The wage reduction came to light following an RTI application by Ashish Jha of Bihar’s Jan Jagran Shakti Sanghthan, a trade union. The documents accessed through RTI show the state rural development department has completed almost all formalities to reduce Bihar’s minimum wage from Rs 157 to MGNREGA wage of Rs 122 for 2012-13. At present, the state is maintaining last year’s minimum wage of Rs 144, citing lack of funds. In 2011-12, the MGNREGA wage for Bihar was Rs 120, which was increased by Rs 2 the next year. Every state labour department annually revises its wage rate under the Minimum Wages Act after adjusting inflation, while the Union rural development ministry annually fixes a countrywide wage rate under MGNREGA based on consumer price index for agricultural labourers.
According to Bihar rural development minister Nitish Mishra, the increment of Rs 2 by the Centre was a farce. “We institute minimum wage which at least respects unskilled labourers’ dignity.” When asked about the state’s decision to reduce the minimum wage, he said, “We are maintaining status quo by continuing last year’s minimum wage of Rs 144. We are also awaiting the Supreme Court’s judgement on payment of minimum wage under MGNREGA before lowering the state wage rate.” Mishra is referring to a 2009 petition filed in the Karnataka High Court. In the case the court had ruled that the MGNREGA wage cannot be less than the minimum rate fixed by the state. The ruling was challenged by the Centre in the apex court (see ‘The Karnataka case’).
Why the cut
In April 2012, the state rural development department expressed apprehension about the state’s limited resources. It said the state would be unable to manage the ever-increasing gap between the state wage and the MGNREGA wage rates. The department urged the state chief secretary for intervention, following which the law department was approached. S D Sanjay, additional advocate general, said the state cannot make any budgetary provision under any wage payment-related provision under MGNREGA. “The Centre is responsible for paying deficits arising due to difference in the two wages,” he said. He termed section 6(1) of MGNREGA as unconstitutional. This section states that the Centre can decide the wage rate offered under MGNREGA without referring the states’ Minimum Wages Act.

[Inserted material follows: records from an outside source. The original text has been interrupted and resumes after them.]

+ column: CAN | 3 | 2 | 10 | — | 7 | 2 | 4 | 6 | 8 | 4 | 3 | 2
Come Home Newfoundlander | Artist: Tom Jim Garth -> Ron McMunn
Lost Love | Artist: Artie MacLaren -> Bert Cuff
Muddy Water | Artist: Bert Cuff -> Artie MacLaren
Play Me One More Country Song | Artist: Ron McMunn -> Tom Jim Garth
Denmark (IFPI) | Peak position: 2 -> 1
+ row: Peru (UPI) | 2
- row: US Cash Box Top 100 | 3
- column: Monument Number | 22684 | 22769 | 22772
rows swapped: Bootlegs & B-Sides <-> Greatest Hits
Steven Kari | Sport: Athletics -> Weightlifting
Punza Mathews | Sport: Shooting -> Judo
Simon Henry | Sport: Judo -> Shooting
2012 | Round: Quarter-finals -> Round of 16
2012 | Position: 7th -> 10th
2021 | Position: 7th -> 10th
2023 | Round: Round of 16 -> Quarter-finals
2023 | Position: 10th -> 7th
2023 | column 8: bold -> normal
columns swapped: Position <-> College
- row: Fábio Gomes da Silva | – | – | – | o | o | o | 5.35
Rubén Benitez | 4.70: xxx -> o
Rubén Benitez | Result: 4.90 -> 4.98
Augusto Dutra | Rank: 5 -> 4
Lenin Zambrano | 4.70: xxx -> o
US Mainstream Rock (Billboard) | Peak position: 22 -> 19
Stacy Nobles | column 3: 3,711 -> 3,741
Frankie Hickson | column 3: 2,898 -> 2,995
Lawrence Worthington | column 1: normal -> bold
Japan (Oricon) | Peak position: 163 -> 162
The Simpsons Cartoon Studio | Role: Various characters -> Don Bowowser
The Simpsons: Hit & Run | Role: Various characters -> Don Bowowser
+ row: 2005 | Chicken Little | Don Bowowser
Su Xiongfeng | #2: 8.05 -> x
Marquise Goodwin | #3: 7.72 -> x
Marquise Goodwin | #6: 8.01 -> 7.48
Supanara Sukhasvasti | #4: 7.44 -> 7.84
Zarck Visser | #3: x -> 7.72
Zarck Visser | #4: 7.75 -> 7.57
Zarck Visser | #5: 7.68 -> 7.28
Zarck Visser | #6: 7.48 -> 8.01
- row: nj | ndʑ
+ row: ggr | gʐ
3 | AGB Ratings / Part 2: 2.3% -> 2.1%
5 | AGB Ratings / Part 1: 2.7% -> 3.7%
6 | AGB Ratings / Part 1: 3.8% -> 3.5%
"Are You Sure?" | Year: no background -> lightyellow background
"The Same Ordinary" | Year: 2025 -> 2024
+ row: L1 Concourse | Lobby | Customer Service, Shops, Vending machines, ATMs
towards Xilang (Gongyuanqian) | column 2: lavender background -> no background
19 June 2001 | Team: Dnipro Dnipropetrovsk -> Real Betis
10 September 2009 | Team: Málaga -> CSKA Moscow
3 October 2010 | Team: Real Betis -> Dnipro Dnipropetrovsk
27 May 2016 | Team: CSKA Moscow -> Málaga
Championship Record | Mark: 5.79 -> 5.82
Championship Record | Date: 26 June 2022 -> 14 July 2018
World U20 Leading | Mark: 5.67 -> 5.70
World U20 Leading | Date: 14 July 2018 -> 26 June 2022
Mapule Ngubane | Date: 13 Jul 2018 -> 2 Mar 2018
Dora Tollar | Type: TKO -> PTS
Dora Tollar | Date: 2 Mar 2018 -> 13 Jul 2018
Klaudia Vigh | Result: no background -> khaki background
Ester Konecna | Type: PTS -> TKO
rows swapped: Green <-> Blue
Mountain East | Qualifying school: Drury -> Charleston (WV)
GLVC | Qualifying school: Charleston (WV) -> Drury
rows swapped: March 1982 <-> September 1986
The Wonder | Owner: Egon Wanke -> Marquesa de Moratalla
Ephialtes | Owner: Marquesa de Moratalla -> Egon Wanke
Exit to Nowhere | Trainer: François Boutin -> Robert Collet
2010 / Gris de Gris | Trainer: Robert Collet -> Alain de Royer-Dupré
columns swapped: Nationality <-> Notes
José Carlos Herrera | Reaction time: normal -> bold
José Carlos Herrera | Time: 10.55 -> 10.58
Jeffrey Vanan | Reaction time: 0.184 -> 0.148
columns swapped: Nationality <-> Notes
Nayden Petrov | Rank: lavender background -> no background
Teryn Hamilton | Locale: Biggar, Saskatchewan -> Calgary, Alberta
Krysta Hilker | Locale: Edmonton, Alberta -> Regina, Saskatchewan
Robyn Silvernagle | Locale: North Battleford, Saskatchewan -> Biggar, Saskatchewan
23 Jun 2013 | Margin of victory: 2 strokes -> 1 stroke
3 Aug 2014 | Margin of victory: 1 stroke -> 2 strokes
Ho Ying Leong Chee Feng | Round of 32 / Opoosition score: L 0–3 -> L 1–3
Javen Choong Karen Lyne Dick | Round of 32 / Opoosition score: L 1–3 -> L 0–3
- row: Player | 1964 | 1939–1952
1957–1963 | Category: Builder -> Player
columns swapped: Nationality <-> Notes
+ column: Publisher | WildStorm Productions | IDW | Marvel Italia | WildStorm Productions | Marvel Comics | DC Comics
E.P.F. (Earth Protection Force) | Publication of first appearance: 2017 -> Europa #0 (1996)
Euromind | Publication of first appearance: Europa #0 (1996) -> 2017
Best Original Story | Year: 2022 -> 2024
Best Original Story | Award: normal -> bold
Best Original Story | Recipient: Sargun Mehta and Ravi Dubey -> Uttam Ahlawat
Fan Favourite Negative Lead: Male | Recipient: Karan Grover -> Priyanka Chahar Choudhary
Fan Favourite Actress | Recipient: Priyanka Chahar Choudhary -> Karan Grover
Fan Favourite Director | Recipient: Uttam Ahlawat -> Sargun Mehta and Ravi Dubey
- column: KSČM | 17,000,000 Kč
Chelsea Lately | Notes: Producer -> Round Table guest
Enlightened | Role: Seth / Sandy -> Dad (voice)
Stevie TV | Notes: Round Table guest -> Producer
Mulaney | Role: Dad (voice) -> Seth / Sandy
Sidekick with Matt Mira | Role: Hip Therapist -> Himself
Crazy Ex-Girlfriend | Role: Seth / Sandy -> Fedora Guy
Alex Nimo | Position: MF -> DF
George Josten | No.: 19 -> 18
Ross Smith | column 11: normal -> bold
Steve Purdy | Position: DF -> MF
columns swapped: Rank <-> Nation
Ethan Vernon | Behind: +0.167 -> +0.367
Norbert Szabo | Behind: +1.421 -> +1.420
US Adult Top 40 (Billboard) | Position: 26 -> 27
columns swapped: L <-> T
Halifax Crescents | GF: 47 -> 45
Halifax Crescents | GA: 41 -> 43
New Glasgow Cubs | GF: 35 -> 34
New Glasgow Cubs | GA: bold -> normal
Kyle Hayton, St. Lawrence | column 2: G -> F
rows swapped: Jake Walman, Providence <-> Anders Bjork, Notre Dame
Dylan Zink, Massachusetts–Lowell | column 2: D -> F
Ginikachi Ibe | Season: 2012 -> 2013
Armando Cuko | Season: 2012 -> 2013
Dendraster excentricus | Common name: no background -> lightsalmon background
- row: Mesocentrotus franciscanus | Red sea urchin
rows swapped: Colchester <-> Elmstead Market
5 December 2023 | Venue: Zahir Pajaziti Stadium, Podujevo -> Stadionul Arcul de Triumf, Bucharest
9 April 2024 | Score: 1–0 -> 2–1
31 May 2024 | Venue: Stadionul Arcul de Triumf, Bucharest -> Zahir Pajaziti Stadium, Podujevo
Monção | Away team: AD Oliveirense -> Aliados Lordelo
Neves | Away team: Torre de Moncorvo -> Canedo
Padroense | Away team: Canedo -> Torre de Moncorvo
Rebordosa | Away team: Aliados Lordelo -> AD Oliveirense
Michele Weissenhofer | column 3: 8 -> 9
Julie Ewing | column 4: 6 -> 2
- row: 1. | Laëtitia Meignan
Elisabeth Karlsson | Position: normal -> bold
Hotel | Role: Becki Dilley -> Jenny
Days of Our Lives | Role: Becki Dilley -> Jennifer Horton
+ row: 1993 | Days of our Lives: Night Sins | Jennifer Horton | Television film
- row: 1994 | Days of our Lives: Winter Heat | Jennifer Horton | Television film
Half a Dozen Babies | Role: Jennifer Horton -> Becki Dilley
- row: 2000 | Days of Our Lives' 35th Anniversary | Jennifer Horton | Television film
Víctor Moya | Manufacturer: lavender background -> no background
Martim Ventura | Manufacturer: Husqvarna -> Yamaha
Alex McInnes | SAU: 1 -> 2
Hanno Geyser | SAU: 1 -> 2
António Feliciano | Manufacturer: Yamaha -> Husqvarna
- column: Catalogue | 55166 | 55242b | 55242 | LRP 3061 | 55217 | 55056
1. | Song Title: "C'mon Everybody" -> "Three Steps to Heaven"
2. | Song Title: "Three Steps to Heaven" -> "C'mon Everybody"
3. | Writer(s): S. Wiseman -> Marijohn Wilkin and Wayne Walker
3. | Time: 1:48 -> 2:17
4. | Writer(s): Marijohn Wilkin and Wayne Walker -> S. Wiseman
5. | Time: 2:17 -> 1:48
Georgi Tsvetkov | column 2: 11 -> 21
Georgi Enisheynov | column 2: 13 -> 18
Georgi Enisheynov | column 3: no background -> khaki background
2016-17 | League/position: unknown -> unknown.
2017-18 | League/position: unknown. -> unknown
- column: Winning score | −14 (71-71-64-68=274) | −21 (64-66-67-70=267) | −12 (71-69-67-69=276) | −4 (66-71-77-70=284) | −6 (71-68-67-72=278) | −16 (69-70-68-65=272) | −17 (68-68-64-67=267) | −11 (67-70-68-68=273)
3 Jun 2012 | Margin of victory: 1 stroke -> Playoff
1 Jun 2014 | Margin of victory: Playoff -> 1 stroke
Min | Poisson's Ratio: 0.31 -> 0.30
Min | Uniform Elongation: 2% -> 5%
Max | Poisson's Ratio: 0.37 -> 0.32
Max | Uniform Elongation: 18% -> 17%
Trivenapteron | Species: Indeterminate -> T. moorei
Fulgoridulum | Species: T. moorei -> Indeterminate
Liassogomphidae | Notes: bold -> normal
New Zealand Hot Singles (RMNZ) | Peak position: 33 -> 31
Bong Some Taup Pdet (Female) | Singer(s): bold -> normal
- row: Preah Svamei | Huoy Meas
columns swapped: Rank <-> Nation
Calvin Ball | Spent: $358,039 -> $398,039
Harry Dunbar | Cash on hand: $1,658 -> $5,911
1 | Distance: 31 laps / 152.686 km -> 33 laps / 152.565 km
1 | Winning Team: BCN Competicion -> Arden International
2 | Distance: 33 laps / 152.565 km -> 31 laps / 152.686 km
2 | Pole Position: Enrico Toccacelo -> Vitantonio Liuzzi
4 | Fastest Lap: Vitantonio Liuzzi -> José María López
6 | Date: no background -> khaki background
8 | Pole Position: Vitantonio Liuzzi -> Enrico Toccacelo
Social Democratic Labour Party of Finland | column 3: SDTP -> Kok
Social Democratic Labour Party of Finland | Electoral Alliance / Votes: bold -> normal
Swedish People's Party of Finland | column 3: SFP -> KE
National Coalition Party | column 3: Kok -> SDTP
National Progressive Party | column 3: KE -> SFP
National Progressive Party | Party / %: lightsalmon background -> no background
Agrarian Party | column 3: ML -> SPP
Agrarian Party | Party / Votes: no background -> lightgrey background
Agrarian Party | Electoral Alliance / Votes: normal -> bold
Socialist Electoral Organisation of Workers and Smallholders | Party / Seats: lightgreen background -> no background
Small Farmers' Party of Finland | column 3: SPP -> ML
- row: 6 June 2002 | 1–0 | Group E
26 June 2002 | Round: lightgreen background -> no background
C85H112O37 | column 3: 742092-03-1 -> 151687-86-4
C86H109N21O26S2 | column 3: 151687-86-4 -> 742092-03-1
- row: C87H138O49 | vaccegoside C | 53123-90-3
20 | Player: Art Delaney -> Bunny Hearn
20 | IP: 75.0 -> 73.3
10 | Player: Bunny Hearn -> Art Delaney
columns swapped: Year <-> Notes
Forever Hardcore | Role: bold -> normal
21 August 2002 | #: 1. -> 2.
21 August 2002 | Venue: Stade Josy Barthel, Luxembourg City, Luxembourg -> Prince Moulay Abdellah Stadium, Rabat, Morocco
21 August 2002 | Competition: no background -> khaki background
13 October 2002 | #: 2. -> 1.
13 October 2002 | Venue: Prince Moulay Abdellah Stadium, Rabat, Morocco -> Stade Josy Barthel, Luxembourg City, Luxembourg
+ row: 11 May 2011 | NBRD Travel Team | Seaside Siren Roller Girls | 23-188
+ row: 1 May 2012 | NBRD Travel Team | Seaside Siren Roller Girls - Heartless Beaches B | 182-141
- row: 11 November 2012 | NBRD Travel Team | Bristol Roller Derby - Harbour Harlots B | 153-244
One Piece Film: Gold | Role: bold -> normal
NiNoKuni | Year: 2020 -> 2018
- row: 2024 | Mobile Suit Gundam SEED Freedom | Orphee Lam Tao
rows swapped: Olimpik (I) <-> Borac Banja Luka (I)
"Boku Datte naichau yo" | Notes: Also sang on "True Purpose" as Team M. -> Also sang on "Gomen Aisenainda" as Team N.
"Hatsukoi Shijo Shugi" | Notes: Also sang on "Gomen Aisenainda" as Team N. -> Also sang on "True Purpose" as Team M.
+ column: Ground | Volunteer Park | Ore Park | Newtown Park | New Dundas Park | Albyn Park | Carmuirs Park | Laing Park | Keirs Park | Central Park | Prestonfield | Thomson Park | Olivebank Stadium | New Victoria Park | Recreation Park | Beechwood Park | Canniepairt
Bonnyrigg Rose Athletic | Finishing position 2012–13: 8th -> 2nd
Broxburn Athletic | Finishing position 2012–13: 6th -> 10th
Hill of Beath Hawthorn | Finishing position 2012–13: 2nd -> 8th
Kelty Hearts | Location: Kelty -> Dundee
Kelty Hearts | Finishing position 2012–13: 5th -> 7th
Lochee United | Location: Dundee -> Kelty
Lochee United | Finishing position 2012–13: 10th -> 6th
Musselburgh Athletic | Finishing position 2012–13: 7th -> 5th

Fearing unnecessary litigation, the government asked the law department to reconsider its opinion. Strangely, another additional advocate general contradicted the earlier views. He said it would be illegal to pay lower than the wage prescribed under the Minimum Wages Act and the state cannot claim compensation to fill gap between the wages. Citing differences in opinion, the state government decided to bring down the minimum wage rate to that offered under MGNREGA. “Instead of moving a step forward, the Bihar government is taking a step backward,” says Jha.